[Start of section]
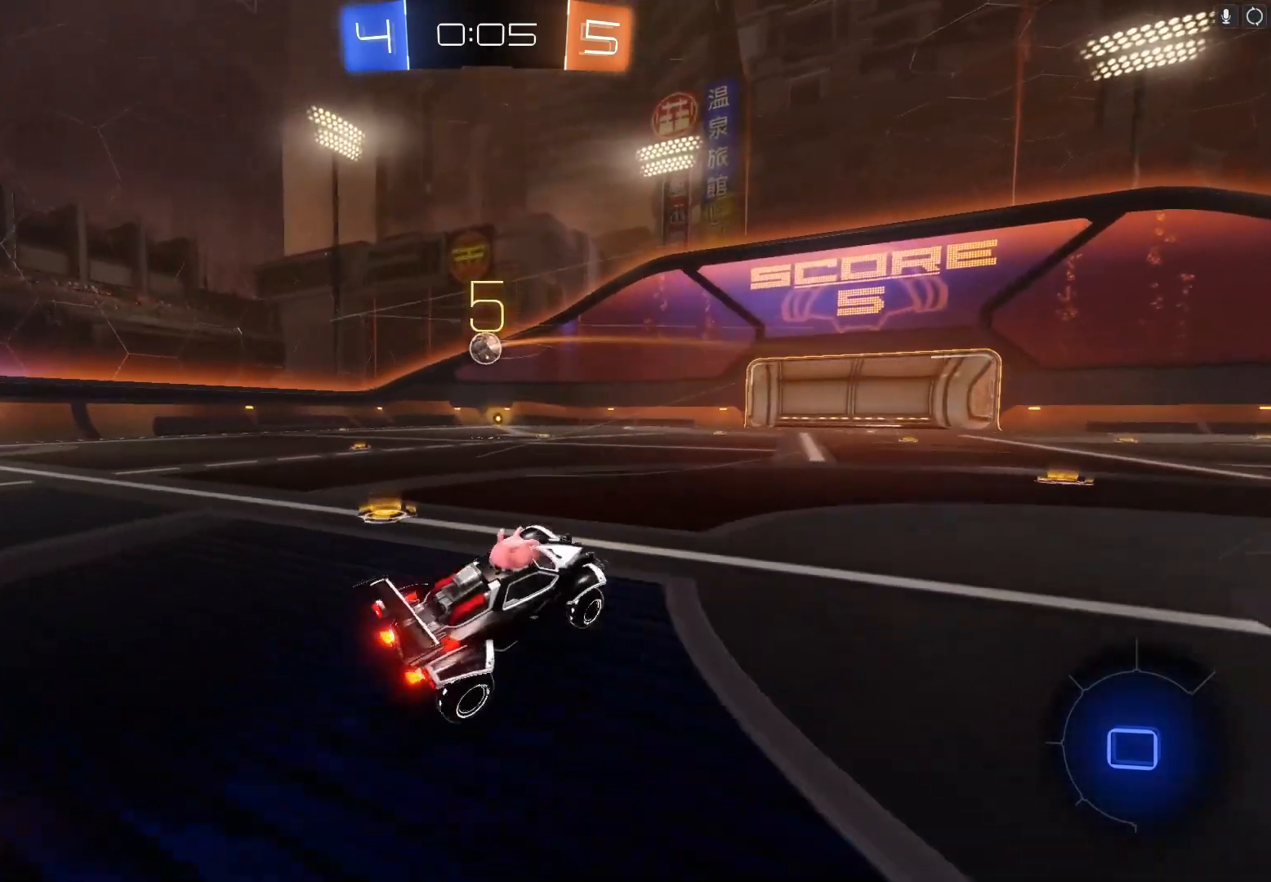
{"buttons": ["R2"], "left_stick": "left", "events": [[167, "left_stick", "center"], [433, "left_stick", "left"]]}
[End of section]
[Start of section]
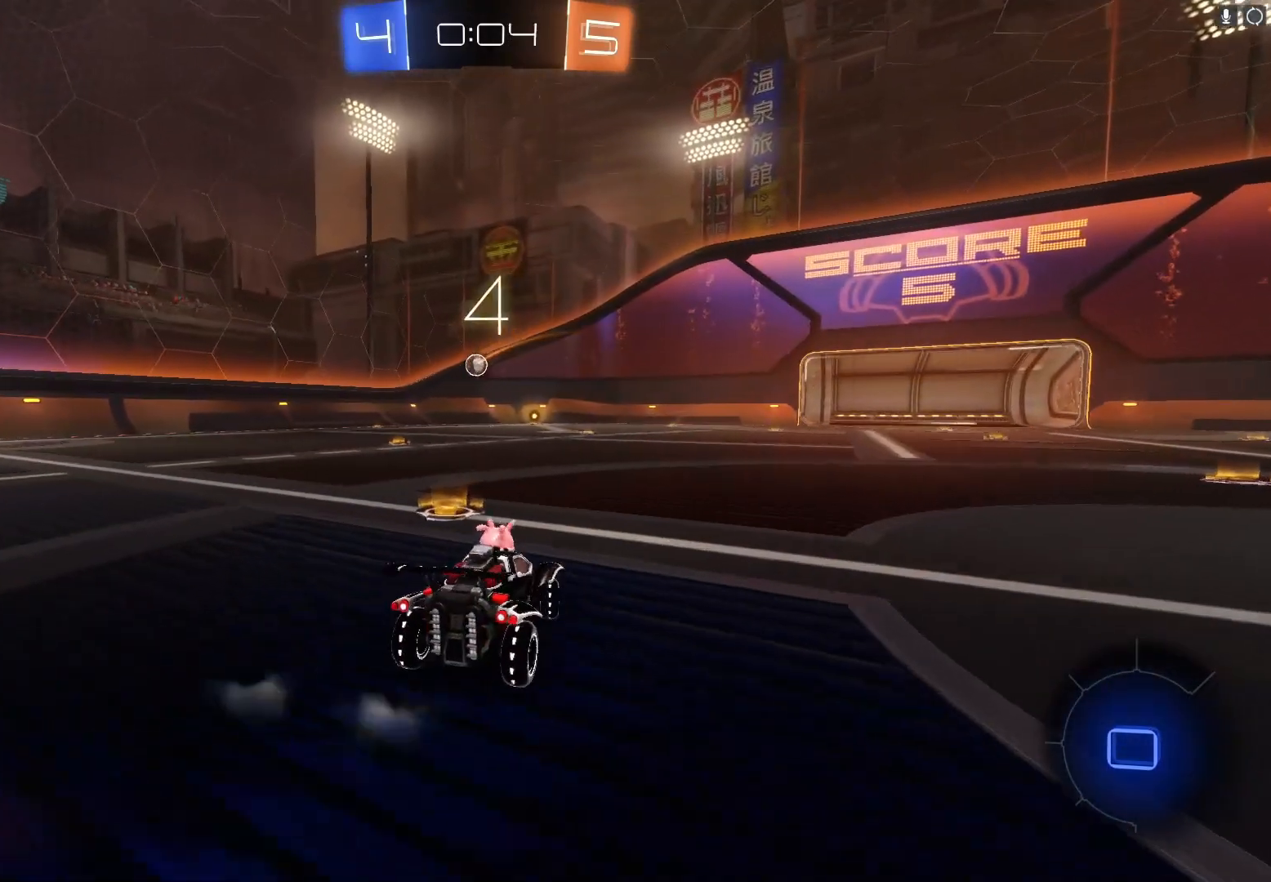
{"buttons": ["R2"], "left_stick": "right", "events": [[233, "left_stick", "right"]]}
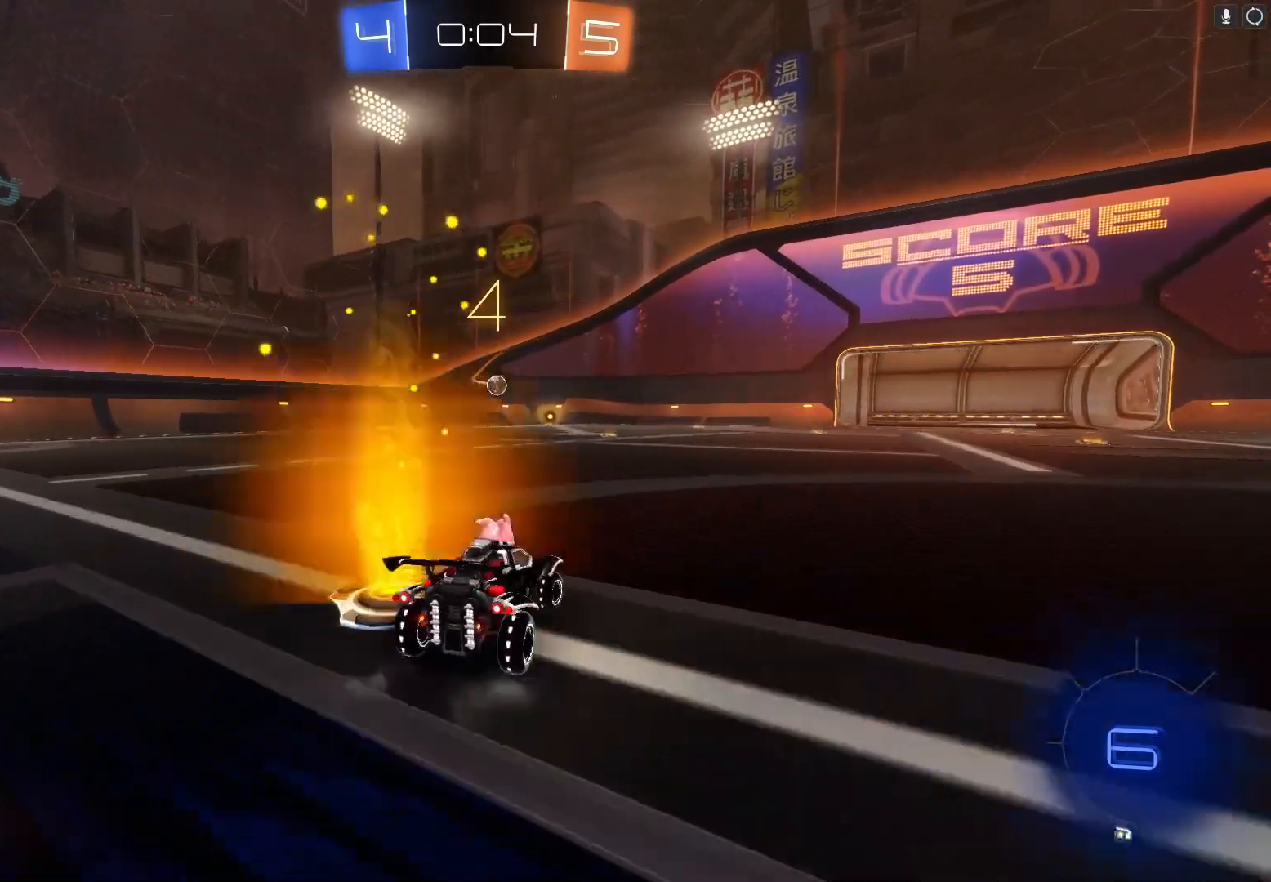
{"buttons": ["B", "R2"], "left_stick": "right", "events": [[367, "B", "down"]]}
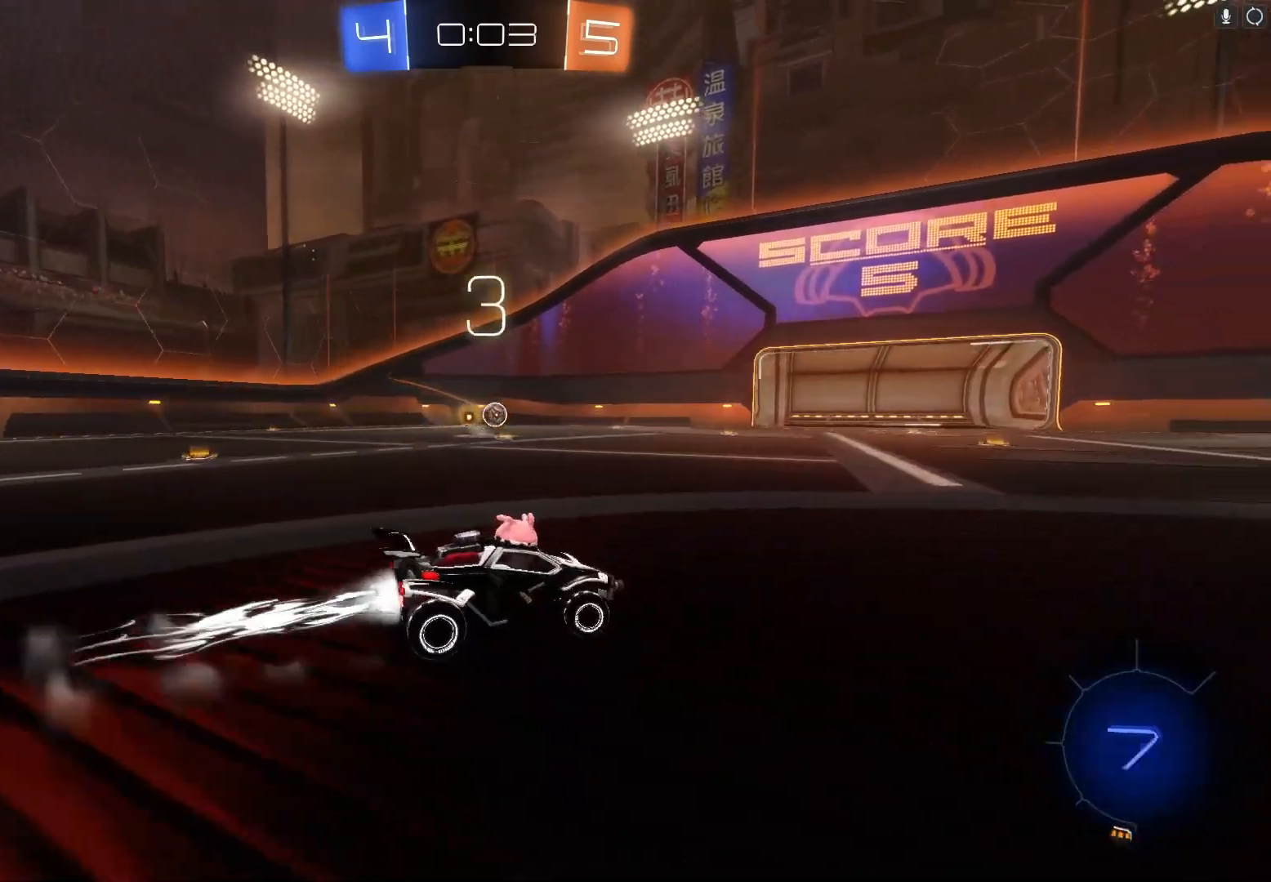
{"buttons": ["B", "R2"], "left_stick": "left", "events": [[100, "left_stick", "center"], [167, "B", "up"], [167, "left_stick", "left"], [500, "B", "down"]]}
[End of section]
**YOUR INSTRUCTIONS**. Check each line of the entries, and copy the ones that contain "right".

**SOLUTION**.
{"buttons": ["R2"], "left_stick": "right", "events": [[233, "left_stick", "right"]]}
{"buttons": ["B", "R2"], "left_stick": "right", "events": [[367, "B", "down"]]}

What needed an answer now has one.